PROVIDED ENTRIES =>

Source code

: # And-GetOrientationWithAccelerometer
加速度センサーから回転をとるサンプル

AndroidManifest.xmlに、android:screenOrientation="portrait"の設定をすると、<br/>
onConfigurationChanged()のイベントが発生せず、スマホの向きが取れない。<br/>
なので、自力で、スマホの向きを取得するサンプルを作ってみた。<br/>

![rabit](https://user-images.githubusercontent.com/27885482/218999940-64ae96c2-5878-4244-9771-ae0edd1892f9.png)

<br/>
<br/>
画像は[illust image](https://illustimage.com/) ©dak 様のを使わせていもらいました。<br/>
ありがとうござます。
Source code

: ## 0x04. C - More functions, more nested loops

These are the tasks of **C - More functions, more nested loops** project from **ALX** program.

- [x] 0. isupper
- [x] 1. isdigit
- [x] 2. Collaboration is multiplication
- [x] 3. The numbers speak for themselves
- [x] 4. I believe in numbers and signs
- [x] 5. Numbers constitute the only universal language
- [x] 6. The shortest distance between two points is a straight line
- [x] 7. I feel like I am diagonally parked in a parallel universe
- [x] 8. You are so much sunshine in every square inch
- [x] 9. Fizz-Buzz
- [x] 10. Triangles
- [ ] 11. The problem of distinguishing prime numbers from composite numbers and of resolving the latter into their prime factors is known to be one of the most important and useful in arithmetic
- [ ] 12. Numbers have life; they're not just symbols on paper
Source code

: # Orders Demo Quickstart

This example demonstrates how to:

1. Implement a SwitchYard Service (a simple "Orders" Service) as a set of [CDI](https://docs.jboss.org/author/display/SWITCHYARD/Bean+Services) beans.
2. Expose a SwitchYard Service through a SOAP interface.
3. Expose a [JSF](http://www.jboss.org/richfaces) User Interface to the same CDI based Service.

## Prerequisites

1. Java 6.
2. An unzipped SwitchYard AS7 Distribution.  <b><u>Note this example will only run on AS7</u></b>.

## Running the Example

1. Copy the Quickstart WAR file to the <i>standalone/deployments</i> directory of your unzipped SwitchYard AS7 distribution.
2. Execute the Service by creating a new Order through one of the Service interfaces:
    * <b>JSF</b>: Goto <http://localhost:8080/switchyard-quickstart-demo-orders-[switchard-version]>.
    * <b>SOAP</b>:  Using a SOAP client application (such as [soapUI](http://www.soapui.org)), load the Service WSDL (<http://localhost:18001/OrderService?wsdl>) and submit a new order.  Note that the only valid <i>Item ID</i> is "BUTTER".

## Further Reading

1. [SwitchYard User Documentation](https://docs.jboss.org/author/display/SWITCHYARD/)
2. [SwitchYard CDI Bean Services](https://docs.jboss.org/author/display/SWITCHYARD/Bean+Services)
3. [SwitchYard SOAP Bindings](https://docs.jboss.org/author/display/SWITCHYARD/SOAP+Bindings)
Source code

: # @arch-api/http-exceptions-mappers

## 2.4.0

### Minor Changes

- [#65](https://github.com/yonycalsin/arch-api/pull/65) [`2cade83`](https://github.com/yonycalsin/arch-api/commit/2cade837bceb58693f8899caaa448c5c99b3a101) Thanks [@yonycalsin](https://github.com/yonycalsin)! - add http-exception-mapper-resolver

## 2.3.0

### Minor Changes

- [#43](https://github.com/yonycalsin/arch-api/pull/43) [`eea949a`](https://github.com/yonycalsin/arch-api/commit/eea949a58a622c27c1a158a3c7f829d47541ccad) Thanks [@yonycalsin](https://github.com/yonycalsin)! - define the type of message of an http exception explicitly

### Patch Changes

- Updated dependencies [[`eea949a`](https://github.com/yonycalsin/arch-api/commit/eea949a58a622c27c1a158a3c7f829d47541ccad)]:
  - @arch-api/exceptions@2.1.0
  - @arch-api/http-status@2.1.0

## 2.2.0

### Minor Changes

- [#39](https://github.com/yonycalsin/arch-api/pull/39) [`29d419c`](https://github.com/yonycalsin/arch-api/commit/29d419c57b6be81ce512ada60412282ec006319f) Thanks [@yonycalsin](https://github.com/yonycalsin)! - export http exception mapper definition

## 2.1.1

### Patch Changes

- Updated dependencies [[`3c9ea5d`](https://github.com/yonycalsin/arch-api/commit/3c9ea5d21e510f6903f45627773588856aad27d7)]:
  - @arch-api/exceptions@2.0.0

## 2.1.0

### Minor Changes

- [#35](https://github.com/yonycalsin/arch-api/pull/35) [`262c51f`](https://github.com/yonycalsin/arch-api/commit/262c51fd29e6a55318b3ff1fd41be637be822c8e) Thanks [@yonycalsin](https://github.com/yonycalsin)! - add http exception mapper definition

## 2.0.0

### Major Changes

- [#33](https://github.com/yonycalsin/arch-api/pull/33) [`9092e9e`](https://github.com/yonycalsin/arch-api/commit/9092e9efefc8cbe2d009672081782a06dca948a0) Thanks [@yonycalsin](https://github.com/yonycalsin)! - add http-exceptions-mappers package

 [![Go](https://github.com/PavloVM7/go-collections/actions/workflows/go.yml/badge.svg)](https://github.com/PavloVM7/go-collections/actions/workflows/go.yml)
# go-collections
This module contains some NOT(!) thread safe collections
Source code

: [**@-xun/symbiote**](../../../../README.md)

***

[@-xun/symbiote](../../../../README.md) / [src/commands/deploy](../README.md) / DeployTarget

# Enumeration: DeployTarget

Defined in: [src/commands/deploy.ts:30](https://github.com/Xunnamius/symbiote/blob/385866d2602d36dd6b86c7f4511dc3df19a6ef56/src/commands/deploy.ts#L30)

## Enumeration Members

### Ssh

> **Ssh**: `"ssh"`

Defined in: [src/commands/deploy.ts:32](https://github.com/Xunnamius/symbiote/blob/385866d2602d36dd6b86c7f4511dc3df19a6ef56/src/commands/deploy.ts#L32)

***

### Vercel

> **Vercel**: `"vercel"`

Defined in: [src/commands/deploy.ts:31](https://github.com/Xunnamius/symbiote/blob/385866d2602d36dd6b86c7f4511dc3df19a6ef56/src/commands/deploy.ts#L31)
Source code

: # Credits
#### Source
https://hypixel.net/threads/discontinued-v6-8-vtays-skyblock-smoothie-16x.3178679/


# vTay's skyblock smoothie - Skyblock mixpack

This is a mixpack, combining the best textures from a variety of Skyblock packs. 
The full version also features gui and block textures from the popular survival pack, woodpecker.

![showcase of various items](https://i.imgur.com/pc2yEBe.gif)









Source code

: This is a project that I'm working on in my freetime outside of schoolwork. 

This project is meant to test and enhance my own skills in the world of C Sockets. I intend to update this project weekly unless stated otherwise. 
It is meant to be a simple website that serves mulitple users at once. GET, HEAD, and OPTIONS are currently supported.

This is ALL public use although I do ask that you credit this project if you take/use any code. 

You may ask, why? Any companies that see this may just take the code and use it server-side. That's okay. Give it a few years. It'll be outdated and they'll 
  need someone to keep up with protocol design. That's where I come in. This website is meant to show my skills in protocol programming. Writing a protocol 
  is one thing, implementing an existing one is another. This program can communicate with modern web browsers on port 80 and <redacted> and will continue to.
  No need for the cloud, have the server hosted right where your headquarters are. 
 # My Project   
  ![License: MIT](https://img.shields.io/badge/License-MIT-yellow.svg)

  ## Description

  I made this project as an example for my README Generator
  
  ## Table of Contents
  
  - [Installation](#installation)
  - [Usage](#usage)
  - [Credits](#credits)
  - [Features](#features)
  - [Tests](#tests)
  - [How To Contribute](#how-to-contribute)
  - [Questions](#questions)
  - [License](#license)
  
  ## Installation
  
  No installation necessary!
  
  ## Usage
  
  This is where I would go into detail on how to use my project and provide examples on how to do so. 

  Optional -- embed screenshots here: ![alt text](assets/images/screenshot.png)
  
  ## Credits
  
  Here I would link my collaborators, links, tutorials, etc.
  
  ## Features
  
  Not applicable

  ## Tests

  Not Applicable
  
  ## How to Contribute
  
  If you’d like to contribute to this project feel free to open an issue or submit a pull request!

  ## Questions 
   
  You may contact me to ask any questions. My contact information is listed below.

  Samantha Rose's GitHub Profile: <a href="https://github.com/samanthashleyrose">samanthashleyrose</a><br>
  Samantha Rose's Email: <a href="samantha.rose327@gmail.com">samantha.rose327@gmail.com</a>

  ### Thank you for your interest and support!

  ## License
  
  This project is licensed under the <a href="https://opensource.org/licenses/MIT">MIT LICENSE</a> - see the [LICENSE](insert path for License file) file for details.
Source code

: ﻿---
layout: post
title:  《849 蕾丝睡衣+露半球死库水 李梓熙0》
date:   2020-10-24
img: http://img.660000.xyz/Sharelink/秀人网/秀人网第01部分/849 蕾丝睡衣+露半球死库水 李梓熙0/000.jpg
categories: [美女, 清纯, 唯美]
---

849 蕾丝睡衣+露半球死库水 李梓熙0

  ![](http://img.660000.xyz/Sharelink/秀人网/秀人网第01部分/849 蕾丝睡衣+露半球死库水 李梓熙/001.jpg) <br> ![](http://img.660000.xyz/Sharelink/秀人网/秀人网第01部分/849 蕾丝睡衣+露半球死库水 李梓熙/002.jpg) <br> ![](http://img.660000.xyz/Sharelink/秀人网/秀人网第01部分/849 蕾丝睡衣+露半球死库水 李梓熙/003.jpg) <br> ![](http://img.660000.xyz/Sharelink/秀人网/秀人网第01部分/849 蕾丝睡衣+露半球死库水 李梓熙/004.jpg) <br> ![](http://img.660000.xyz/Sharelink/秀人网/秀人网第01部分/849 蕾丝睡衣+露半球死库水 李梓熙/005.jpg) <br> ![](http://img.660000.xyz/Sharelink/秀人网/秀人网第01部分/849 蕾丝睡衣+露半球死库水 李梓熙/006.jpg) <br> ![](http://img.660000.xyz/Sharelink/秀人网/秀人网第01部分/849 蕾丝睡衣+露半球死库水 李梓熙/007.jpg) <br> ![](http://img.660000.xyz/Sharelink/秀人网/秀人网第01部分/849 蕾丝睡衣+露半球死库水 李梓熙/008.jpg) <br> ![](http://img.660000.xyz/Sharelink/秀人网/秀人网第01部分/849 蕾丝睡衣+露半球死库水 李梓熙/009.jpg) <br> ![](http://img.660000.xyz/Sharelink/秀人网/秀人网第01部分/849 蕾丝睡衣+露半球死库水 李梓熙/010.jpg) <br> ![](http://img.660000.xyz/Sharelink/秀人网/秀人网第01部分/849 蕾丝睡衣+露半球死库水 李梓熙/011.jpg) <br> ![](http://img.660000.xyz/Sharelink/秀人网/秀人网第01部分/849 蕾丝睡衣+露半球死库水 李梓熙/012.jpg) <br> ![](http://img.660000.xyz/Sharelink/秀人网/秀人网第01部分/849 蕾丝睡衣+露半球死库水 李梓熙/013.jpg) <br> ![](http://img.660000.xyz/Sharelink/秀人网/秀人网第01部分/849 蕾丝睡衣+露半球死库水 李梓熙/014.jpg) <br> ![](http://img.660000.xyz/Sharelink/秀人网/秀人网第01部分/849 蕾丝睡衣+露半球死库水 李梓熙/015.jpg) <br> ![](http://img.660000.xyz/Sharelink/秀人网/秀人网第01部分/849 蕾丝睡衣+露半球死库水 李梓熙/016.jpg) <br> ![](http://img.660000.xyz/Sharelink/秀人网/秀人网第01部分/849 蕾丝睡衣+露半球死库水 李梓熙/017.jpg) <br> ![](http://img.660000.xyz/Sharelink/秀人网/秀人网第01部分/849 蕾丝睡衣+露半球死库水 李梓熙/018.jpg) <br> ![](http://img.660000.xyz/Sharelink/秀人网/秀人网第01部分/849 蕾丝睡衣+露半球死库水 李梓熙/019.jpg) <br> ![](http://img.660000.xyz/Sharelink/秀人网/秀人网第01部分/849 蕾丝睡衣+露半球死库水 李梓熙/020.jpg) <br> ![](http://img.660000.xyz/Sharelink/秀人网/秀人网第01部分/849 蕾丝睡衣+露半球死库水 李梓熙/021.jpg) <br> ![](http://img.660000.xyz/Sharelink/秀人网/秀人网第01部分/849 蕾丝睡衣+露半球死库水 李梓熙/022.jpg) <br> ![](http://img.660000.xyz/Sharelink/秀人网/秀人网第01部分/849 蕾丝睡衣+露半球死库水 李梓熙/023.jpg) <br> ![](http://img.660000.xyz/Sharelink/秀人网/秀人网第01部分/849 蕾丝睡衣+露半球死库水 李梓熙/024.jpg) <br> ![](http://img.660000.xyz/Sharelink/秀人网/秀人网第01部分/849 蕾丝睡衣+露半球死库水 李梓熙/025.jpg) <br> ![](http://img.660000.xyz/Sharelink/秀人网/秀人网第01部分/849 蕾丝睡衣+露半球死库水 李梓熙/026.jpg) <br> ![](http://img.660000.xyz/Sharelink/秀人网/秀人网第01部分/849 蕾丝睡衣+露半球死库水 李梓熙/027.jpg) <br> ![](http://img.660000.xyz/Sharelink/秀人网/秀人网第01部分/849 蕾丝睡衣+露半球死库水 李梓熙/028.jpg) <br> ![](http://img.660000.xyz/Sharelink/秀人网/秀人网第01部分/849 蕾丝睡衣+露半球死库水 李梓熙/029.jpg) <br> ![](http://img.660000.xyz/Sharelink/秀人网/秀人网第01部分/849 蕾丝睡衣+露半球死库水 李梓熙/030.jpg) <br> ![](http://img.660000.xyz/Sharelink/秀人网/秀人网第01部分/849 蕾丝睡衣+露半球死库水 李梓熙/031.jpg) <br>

GOAL OF THE EXERCISE =>
Write out, unaltered, the lines from the opening of the listing through the line that includes "3. Expose a".

THE ANSWER =>
Source code

: # And-GetOrientationWithAccelerometer
加速度センサーから回転をとるサンプル

AndroidManifest.xmlに、android:screenOrientation="portrait"の設定をすると、<br/>
onConfigurationChanged()のイベントが発生せず、スマホの向きが取れない。<br/>
なので、自力で、スマホの向きを取得するサンプルを作ってみた。<br/>

![rabit](https://user-images.githubusercontent.com/27885482/218999940-64ae96c2-5878-4244-9771-ae0edd1892f9.png)

<br/>
<br/>
画像は[illust image](https://illustimage.com/) ©dak 様のを使わせていもらいました。<br/>
ありがとうござます。
Source code

: ## 0x04. C - More functions, more nested loops

These are the tasks of **C - More functions, more nested loops** project from **ALX** program.

- [x] 0. isupper
- [x] 1. isdigit
- [x] 2. Collaboration is multiplication
- [x] 3. The numbers speak for themselves
- [x] 4. I believe in numbers and signs
- [x] 5. Numbers constitute the only universal language
- [x] 6. The shortest distance between two points is a straight line
- [x] 7. I feel like I am diagonally parked in a parallel universe
- [x] 8. You are so much sunshine in every square inch
- [x] 9. Fizz-Buzz
- [x] 10. Triangles
- [ ] 11. The problem of distinguishing prime numbers from composite numbers and of resolving the latter into their prime factors is known to be one of the most important and useful in arithmetic
- [ ] 12. Numbers have life; they're not just symbols on paper
Source code

: # Orders Demo Quickstart

This example demonstrates how to:

1. Implement a SwitchYard Service (a simple "Orders" Service) as a set of [CDI](https://docs.jboss.org/author/display/SWITCHYARD/Bean+Services) beans.
2. Expose a SwitchYard Service through a SOAP interface.
3. Expose a [JSF](http://www.jboss.org/richfaces) User Interface to the same CDI based Service.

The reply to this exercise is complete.